- Records supplied:
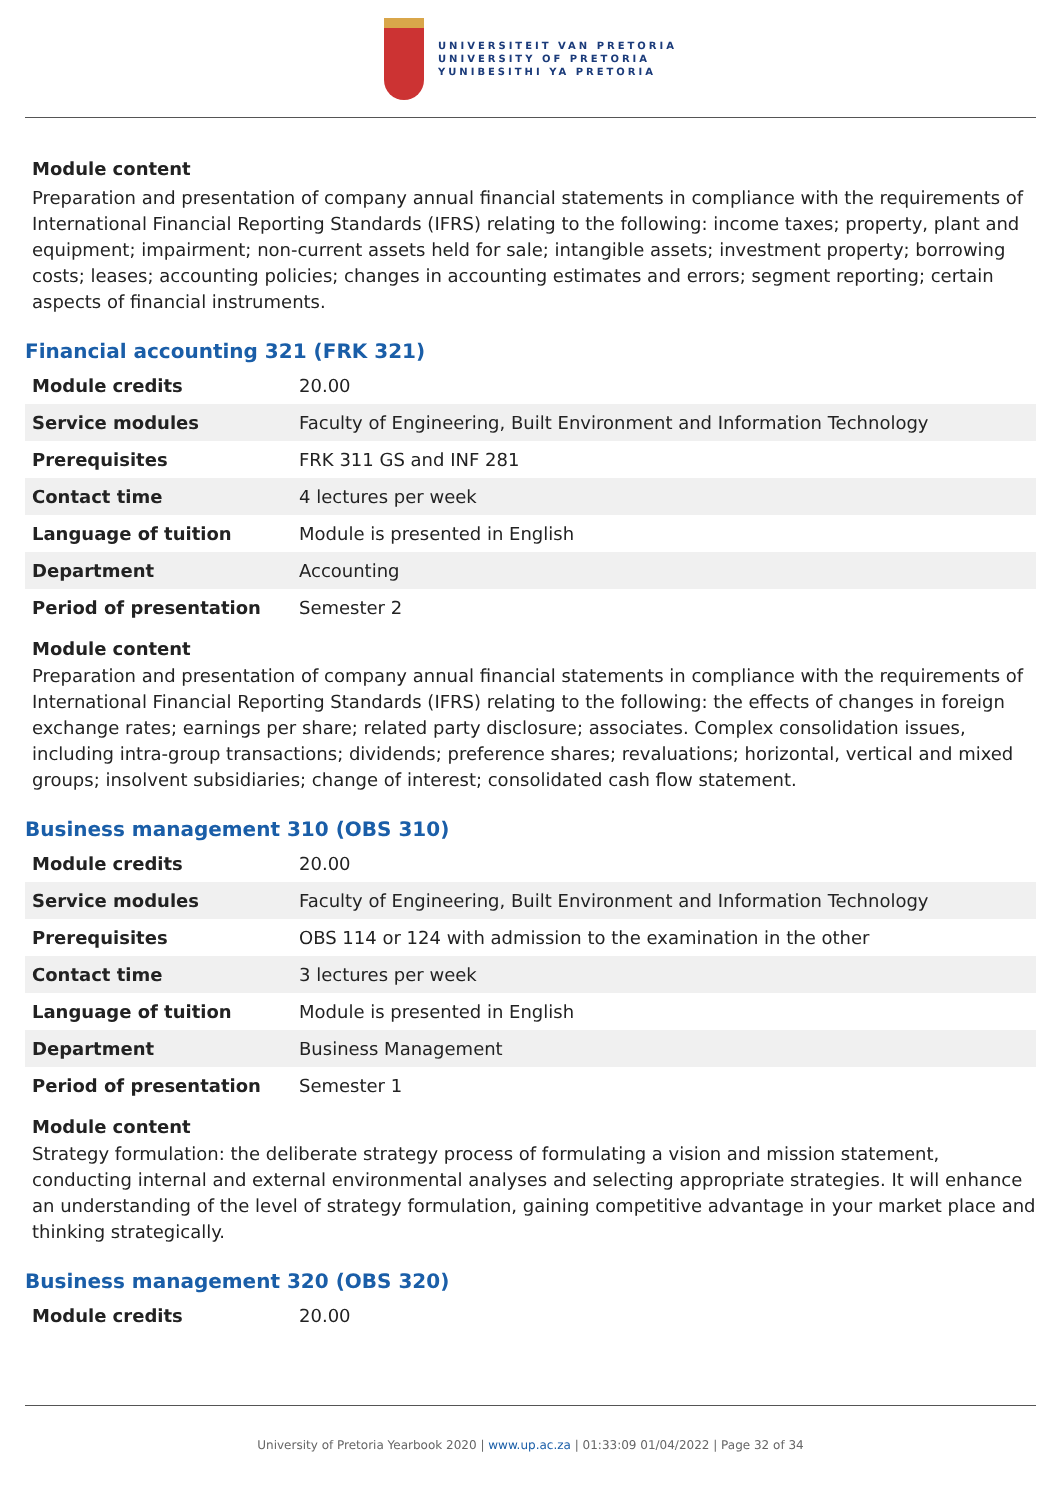UNIVERSITEIT VAN PRETORIA
UNIVERSITY OF PRETORIA
YUNIBESITHI YA PRETORIA
Module content
Preparation and presentation of company annual financial statements in compliance with the requirements of International Financial Reporting Standards (IFRS) relating to the following: income taxes; property, plant and equipment; impairment; non-current assets held for sale; intangible assets; investment property; borrowing costs; leases; accounting policies; changes in accounting estimates and errors; segment reporting; certain aspects of financial instruments.
Financial accounting 321 (FRK 321)
| Module credits | 20.00 |
| Service modules | Faculty of Engineering, Built Environment and Information Technology |
| Prerequisites | FRK 311 GS and INF 281 |
| Contact time | 4 lectures per week |
| Language of tuition | Module is presented in English |
| Department | Accounting |
| Period of presentation | Semester 2 |
Module content
Preparation and presentation of company annual financial statements in compliance with the requirements of International Financial Reporting Standards (IFRS) relating to the following: the effects of changes in foreign exchange rates; earnings per share; related party disclosure; associates. Complex consolidation issues, including intra-group transactions; dividends; preference shares; revaluations; horizontal, vertical and mixed groups; insolvent subsidiaries; change of interest; consolidated cash flow statement.
Business management 310 (OBS 310)
| Module credits | 20.00 |
| Service modules | Faculty of Engineering, Built Environment and Information Technology |
| Prerequisites | OBS 114 or 124 with admission to the examination in the other |
| Contact time | 3 lectures per week |
| Language of tuition | Module is presented in English |
| Department | Business Management |
| Period of presentation | Semester 1 |
Module content
Strategy formulation: the deliberate strategy process of formulating a vision and mission statement, conducting internal and external environmental analyses and selecting appropriate strategies. It will enhance an understanding of the level of strategy formulation, gaining competitive advantage in your market place and thinking strategically.
Business management 320 (OBS 320)
| Module credits | 20.00 |
University of Pretoria Yearbook 2020 | www.up.ac.za | 01:33:09 01/04/2022 | Page 32 of 34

- Exercise aim:
Going through the data above, return each line with the word "International".

- Solution:
Preparation and presentation of company annual financial statements in compliance with the requirements of International Financial Reporting Standards (IFRS) relating to the following: income taxes; property, plant and equipment; impairment; non-current assets held for sale; intangible assets; investment property; borrowing costs; leases; accounting policies; changes in accounting estimates and errors; segment reporting; certain aspects of financial instruments.
Preparation and presentation of company annual financial statements in compliance with the requirements of International Financial Reporting Standards (IFRS) relating to the following: the effects of changes in foreign exchange rates; earnings per share; related party disclosure; associates. Complex consolidation issues, including intra-group transactions; dividends; preference shares; revaluations; horizontal, vertical and mixed groups; insolvent subsidiaries; change of interest; consolidated cash flow statement.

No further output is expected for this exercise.